Roxy deglutisce, socchiude gli occhi e le lacrime cominciano a bruciarle addosso.
- Non abbastanza. – mormora, premendo entrambe le mani contro il suo petto.
Dirk si solleva, la guarda dall’altro. I suoi occhi sono lucidi.
- Mi dispiace. – le sussurra, strofinando la punta del proprio naso contro il suo.
Roxy si lascia sfuggire un sorriso amaro, perché non le importa.
- Ti conviene allontanarti. – lo avverte, - Mi sento male.
Lui sbuffa un mezza risata, e la sua voce rotta forse è abbastanza per consolare Roxy.

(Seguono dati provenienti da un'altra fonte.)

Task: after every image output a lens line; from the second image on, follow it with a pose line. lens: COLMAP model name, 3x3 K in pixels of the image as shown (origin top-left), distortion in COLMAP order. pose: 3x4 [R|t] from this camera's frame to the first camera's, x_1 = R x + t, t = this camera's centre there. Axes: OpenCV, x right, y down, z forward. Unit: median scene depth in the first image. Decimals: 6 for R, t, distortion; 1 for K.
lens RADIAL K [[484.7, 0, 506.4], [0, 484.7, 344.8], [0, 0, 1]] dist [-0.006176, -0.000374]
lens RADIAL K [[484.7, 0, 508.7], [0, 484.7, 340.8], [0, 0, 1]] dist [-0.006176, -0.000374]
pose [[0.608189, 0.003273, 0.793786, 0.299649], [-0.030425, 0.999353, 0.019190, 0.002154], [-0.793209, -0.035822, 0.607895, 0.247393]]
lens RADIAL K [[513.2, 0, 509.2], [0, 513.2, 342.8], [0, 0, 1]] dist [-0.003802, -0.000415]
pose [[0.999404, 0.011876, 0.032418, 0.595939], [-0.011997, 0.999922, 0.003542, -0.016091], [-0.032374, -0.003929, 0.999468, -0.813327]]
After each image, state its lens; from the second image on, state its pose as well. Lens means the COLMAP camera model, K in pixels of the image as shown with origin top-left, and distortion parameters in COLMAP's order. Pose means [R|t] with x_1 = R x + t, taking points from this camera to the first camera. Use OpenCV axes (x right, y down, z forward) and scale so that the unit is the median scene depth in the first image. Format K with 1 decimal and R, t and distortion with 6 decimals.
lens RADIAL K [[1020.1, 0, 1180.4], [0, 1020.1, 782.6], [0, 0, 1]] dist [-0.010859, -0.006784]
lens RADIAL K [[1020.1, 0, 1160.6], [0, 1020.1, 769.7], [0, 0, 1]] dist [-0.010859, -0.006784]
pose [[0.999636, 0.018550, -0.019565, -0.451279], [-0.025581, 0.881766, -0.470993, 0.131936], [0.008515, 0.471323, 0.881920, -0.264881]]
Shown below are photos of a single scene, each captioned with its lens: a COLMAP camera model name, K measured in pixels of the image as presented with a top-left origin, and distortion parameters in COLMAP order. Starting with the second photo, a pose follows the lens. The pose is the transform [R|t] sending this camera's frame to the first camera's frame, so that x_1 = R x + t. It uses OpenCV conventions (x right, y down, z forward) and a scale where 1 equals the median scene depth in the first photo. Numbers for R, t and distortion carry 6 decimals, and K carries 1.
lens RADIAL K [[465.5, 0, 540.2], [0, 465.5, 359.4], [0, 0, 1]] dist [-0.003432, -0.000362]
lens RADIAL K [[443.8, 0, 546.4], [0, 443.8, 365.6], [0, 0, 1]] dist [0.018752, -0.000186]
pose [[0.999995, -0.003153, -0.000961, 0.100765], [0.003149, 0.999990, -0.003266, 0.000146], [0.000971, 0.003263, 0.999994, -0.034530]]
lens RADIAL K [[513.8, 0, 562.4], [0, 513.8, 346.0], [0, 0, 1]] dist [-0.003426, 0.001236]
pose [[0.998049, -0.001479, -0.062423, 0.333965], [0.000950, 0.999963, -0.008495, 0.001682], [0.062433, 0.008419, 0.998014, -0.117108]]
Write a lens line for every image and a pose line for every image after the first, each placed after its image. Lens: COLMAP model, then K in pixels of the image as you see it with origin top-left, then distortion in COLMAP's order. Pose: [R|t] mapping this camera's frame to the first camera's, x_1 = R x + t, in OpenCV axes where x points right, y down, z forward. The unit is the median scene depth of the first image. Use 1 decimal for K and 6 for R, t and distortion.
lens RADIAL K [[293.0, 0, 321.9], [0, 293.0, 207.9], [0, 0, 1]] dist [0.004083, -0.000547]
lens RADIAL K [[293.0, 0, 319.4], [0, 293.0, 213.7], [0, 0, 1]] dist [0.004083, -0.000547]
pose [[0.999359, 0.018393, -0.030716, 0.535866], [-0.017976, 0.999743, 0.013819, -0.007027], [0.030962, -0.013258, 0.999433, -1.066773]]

Non può avere lui, ma può avere il suo dolore. Può condividerlo, perché è lo stesso.
- Cerca di riposare. – le sussurra Dirk, lasciandole un bacio fresco sulla fronte e poi alzandosi in piedi, - Io sarò di là sul divano.
Roxy annuisce, sgattaiola sotto le coperte, le usa per nascondersi, tirandosele su fin sopra la testa. Poi dorme, e su Derse comincia a fluttuare. E Dirk le corre dietro anche lì.